> Текст:
Когда я читала книгу Стржока, я неожиданно почувствовала злость, потому что его рассказ демонстрирует необычайный провал: несмотря на многочисленные расследования ФБР, Конгресса и команды Мюллера, американцы так и не узнали всей правды об отношениях кампании Трампа с Россией или о личных многолетних финансовых связях Трампа с Россией. С начала расследования прошло четыре года. Многие люди были осуждены за преступления. Тем не менее, большая часть отчетов, подготовленных Мюллером, Специальным комитетом по разведке сената Конгресса США и другими, продолжают подвергаться жесткой цензуре. Следствие якобы продолжается. Подробности остаются засекреченными. Между тем, ФБР потратило драгоценное время и деньги на выяснение того, каким электронным почтовым сервером пользовалась Хиллари Клинтон – вопрос, который, как оказалось, не имел никакого отношения к безопасности США.
Сам Стржок тоже не обнадеживает: он не верит, что истинные отношения Трампа с Россией когда-либо раскрывались, и теперь он беспокоится, что они никогда не раскроются. Неизвестно, проверил ли кто-либо его зацепки или довел до конца его контрразведывательное расследование. Сам он этого не говорит, но после разговора с ним я начала задаваться вопросом, являются ли отношения Трампа с Россией реальной причиной того, что Министерство юстиции нарушило прецедент в деле, не просто уволив уважаемого агента ФБР, но и публично дискредитировав его: неужели Стржок был слишком близок к правде?
Это первое интервью, которое он дал с тех пор, как покинул ФБР. Оно было отредактирован для большей ясности.
Энн Эпплбаум: Питер, ваша книга называется "Скомпрометированный: контрразведка и угроза Дональда Трампа". Это название подразумевает, что вы действительно раскрыли отношение Трампа к России. Имеются ли у вас доказательства, подтверждающие это утверждение?
Питер Стржок: В контрразведке, когда мы говорим, что кто-то "скомпрометирован", это не обязательно означает, что это "свой среди чужих" (англ. Manchurian candidate – букв. "маньчжурский кандидат") или заведомо завербованный шпион. Не думаю, что Трамп при встрече с Путиным получает список задач на следующий квартал. Но я действительно думаю, что президент скомпрометирован, что он не способен ставить интересы нашей нации на первое место, что он действует из скрытых мотивов, потому что на него есть рычаги давления, которыми обладают именно русские, а может быть и другие. Например, в ходе предвыборной кампании он заявлял, мол, "У меня нет финансовых связей с Россией", а в то же время его адвокат Майкл Коэн (Michael Cohen) находился в Москве, обсуждая сделку по поводу [строительства в Москве] башни Трампа, о чем знали многие. Владимир Путин это знал. Так случилось, что и ФБР знало об этом. Но никто из американской общественности этого не знал. Поэтому в момент, когда он такое заявил, каждый, кто знал об этой лжи, получил возможность манипулировать им.
Но этот инцидент – лишь часть широко распространенной модели поведения. Посмотрите, как Трамп не раскрывает свои налоги, посмотрите запись его телефонного разговора с президентом Украины. Снова и снова Трамп делает все возможное, чтобы не опубликовывать информацию о себе. Для любой службы внешней разведки, обладающей широкими инструментами сбора информации – от перехвата электронных писем и звонков до вербовки людей из окружения президента, – то, что изо всех сил пытается скрыть Трамп, может представляться очень желанной информацией, которая потенциально может нанести ему вред.

> Исходные данные:
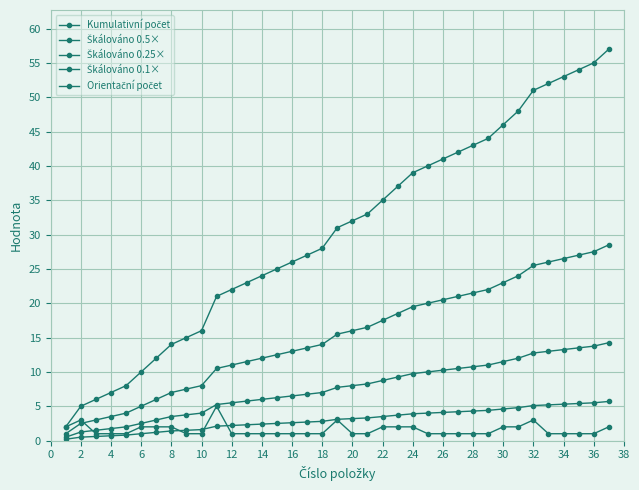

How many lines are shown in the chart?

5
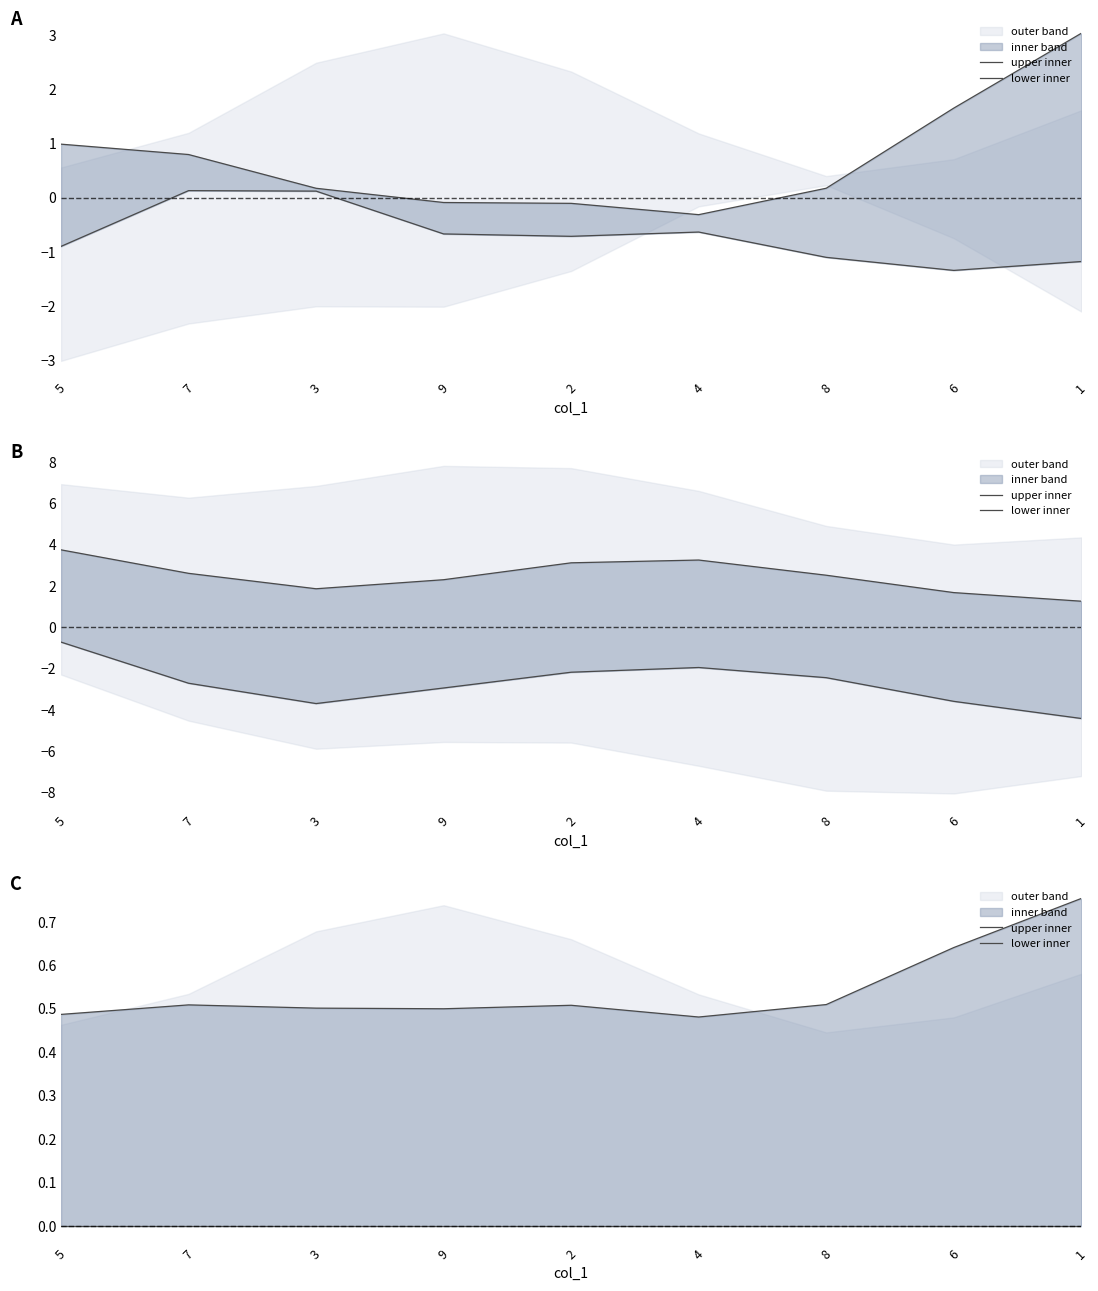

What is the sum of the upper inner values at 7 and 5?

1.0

> Условие задания:
Замените "налоги" на "налоговые декларации" и приведите отрывок из интервью со Стржоком от слов "Но этот инцидент" до слов "нанести ему вред." включительно.

> Результат выполнения:
Но этот инцидент – лишь часть широко распространенной модели поведения. Посмотрите, как Трамп не раскрывает свои налоговые декларации, посмотрите запись его телефонного разговора с президентом Украины. Снова и снова Трамп делает все возможное, чтобы не опубликовывать информацию о себе. Для любой службы внешней разведки, обладающей широкими инструментами сбора информации – от перехвата электронных писем и звонков до вербовки людей из окружения президента, – то, что изо всех сил пытается скрыть Трамп, может представляться очень желанной информацией, которая потенциально может нанести ему вред.